Within the next several years, many parishes will be without resident or even nearby priests. The constant talk and fear of a “new clericalism” is ultimately meant to head off the remedy—a clear and consistent identification of the role of the priest and the strengthening of his spiritual and organic union with other priests. Those who fear a takeover by clericalism must be counted among those who lie awake at night speculating fearfully about which of the meteors careening through space will hit the earth. In either case, the actual numbers simply do not make the feared disaster very likely. I rejoice in the initiative of seminarians and younger clergy who struggle to articulate a new vision of life in fraternal union with other priests.

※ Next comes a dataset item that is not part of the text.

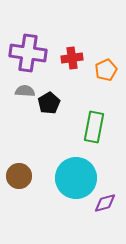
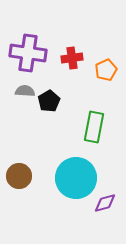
black pentagon: moved 2 px up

A diocesan priest is indeed called upon to be immersed in the saeculum, but he needs a lifeline to the sacred in order not to drown. As husband and wife are called upon to cling to each other in love, and in that context raise children for the sake of the kingdom, the diocesan priest must find ways to maintain communion with his brother priests, his bishop and the bishop of Rome. This communion must not remain theoretical, but be expressed in concrete signs and actions, which are precisely the foundation for the new clerical/priestly culture proposed.

The professionalized and individualistic notion of diocesan priesthood in which I was formed does not draw significant numbers of men to Christ, much less to the priesthood. A man is ordained into a diocesan presbyterate for the sake of service in a particular diocese. He is not ordained to be a kind of freelance sacramental operator or even to be merely an authorized agent of the bishop. Rather, in ontological and existential union with Jesus Christ and with his brother priests, he is to serve the church.

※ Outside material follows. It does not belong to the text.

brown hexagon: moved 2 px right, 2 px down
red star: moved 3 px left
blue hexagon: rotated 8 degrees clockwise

While attempts to fashion a new priestly culture may appear adolescent at times, they are not without merit. The great animosity with which these groups are often met is perhaps surprising to those who encounter it for the first time. There is an air of desperation among some seminary faculties and diocesan officials, who seek to eradicate what they perceive to be signs of a resurgent clericalism and a loss of their vision for the church, born of the last century. But John Paul II’s conviction that culture is the “driving force of historical change” gives hope to those who seek the formation of a renewed cultural expression of the priesthood for the sake of the kingdom. There will not be an ultimate or final formulation, a “culture for the ages”; but with great efforts and God’s grace, it might be the culture best suited for the beginnings of the new millennium and more in keeping with Catholic life and teaching than what has been experienced recently.